Покончив с этим лирическим отступлением, суперинтендант вернулся к маршруту Дэвида.
«Ушел из Фурроубэнка в 7.25 вечера и решил прогуляться, поскольку опоздал на поезд в 7.20, а следующий был только в 9.20.»
— И куда же он пошел? — спросил Пуаро.
Суперинтендант обратился к своим записям.
— Говорит, что сперва гулял в роще, потом пошел к Мышиному холму, а затем повернул на Длинную гряду.
— То есть, все время кружил вокруг Уайт-хауса!
— Должен сказать, вы быстро ознакомились с местной географией, месье Пуаро!
Пуаро улыбнулся и покачал головой.
— Нет, мне совсем неизвестны названия, которые вы упоминали. Я просто сделал предположение.
— О, вот как! — суперинтендант склонил голову набок.
— Затем, согласно его показаниям, когда он был на Длинной гряде, он понял, что может хорошо срезать, и прямо через поле направился на станцию Уормсли-Хит. Он едва успел на поезд, прибыл на вокзал «Виктория» в 10.45 и к одиннадцати часам вечера добрался до Шепперд-корта. Причем последнее утверждение подтверждается миссис Гордон Клоуд.
— Ну, а остальные? Чем-нибудь подкреплены?
— Немногим, но кое-что есть. Роули Клоуд и некоторые другие видели, как он прибыл в Уормсли-Хит. Служанок в Фурроубэнке не было (хотя, конечно, у него есть свой собственный ключ), и они его не видели, но позднее в библиотеке они обнаружили окурок, который, я думаю, их сильно заинтриговал, и заметили, что в бельевом шкафу кто-то копался. Кроме того, один из садовников задержался в саду допоздна, так как закрывал теплицы, и видел его. Мисс Марчмонт столкнулась с ним в Мардонском лесу, когда он спешил на поезд.

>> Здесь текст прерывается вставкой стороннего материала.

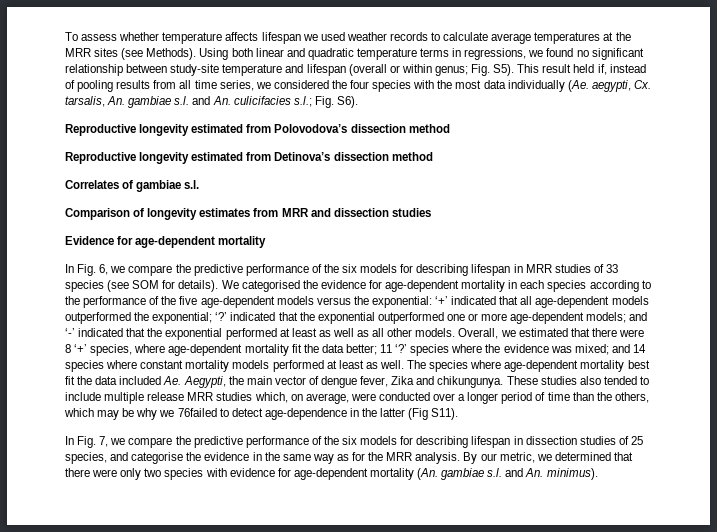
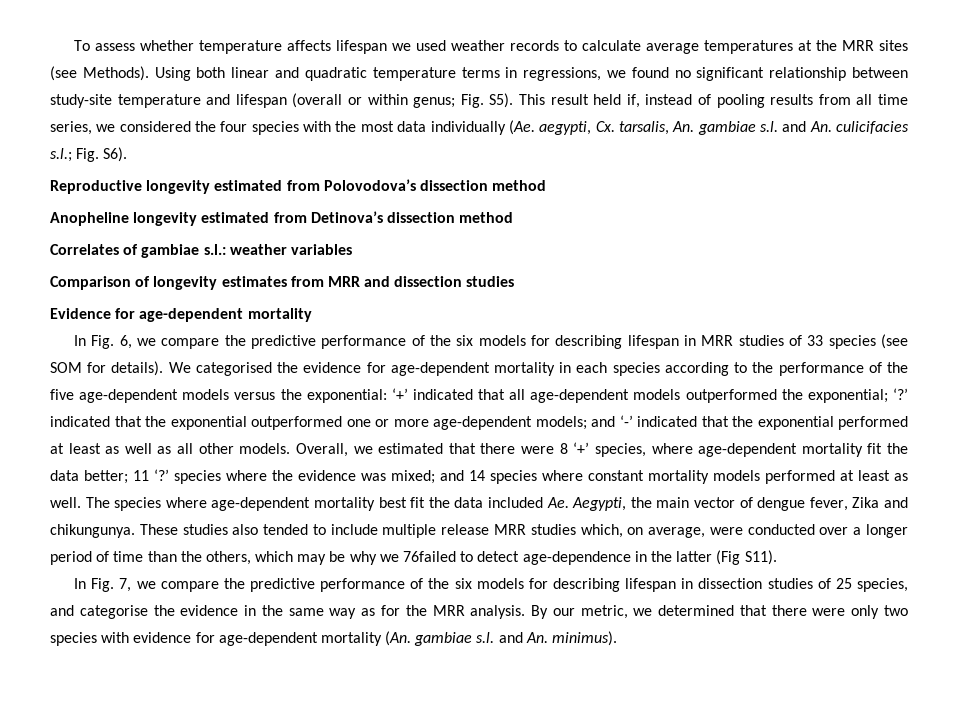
[65,152,136,164] Reproductive -> [50,212,129,226] Anopheline
[184,180,200,189] s.l. -> [203,244,352,255] s.l.: weather variables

— Кто-нибудь видел, как он сел на поезд?
— Нет. Но как только вернулся в Лондон, он позвонил мисс Марчмонт. Было 11.05.
— Это точно установлено?
— Да, мы уже навели справки относительно этого разговора. В 11.04 вызывали Уормсли-Уэйл, 36. Это номер Марчмонтов.
— Очень, очень интересно, — пробормотал Пуаро.